* _EXTRACTED INFORMATION_
- Opening Delimiter -
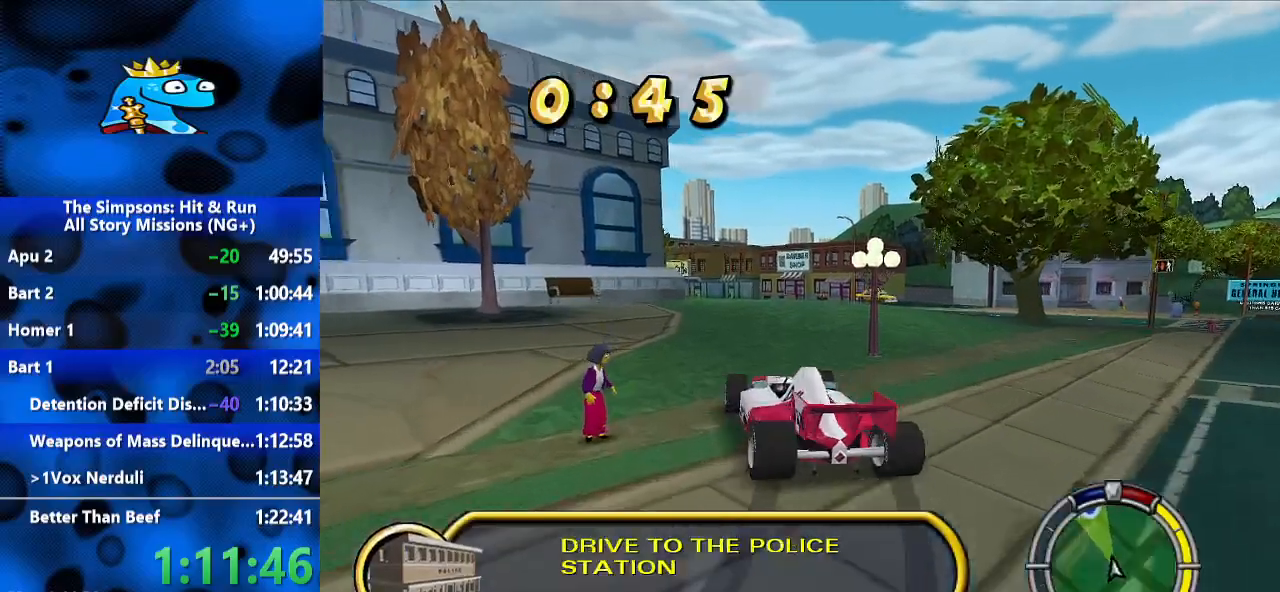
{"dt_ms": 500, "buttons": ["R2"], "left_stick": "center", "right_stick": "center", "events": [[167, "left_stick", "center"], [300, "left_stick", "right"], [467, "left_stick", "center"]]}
- Closing Delimiter -
- Opening Delimiter -
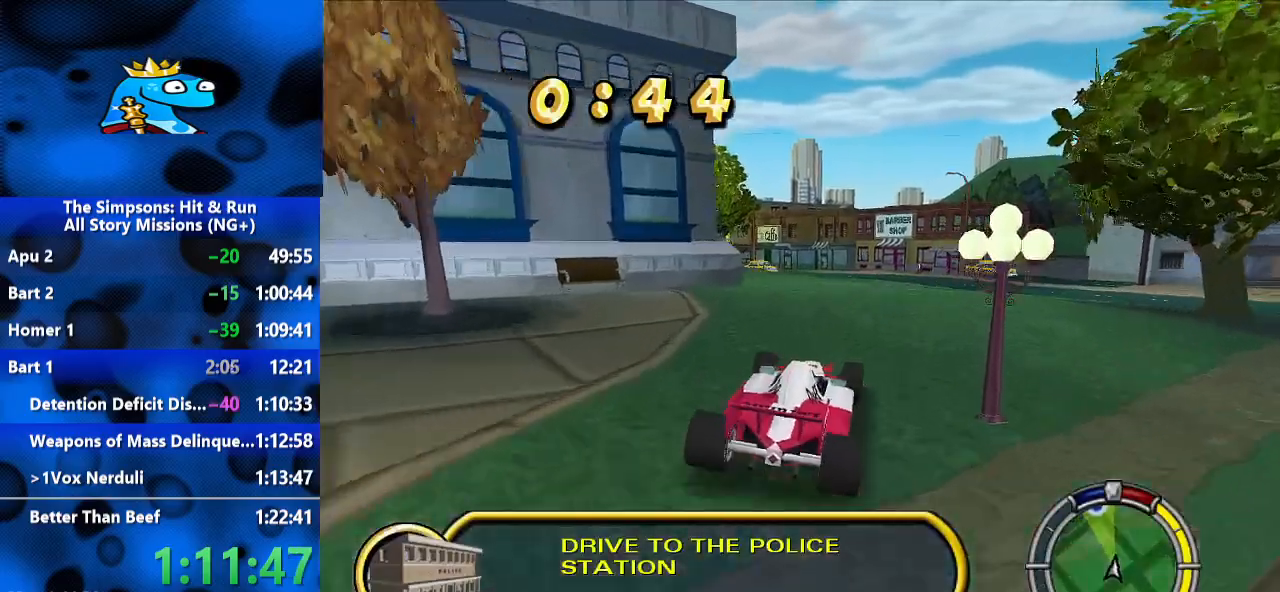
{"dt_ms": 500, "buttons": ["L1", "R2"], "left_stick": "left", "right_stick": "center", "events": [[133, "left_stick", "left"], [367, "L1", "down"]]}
- Closing Delimiter -
- Opening Delimiter -
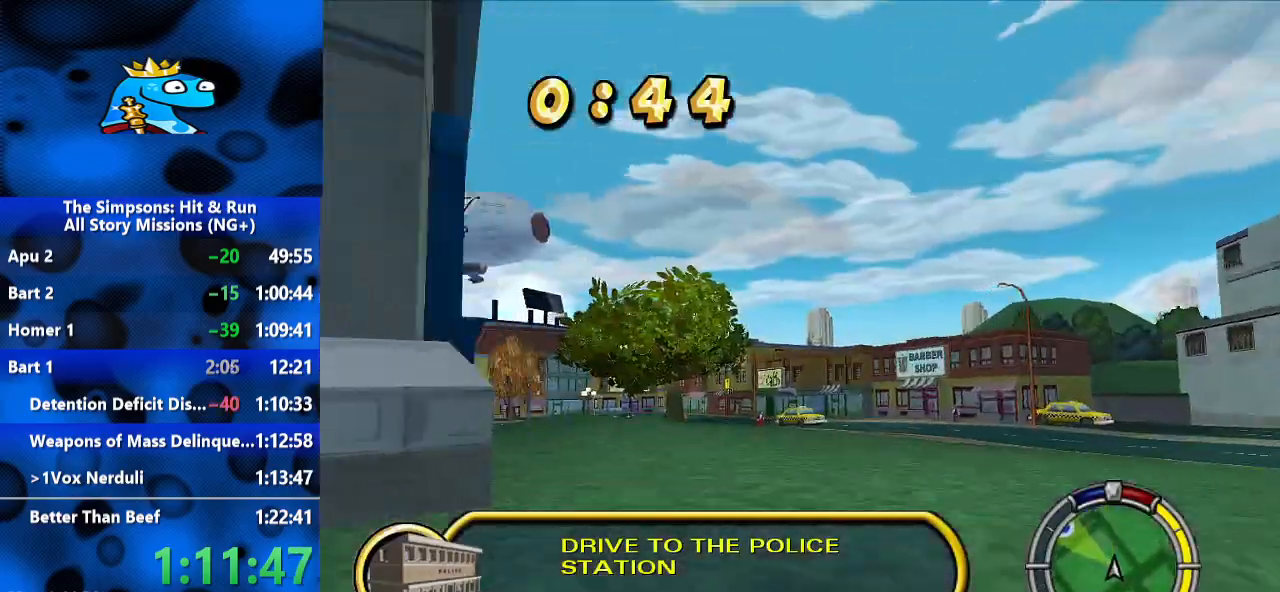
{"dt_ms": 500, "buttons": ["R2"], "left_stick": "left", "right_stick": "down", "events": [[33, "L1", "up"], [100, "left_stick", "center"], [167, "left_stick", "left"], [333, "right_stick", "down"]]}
- Closing Delimiter -
Reproduce every line of the listing above in which the string "down" appears.

* _WRITTEN ANSWER_
{"dt_ms": 500, "buttons": ["L1", "R2"], "left_stick": "left", "right_stick": "center", "events": [[133, "left_stick", "left"], [367, "L1", "down"]]}
{"dt_ms": 500, "buttons": ["R2"], "left_stick": "left", "right_stick": "down", "events": [[33, "L1", "up"], [100, "left_stick", "center"], [167, "left_stick", "left"], [333, "right_stick", "down"]]}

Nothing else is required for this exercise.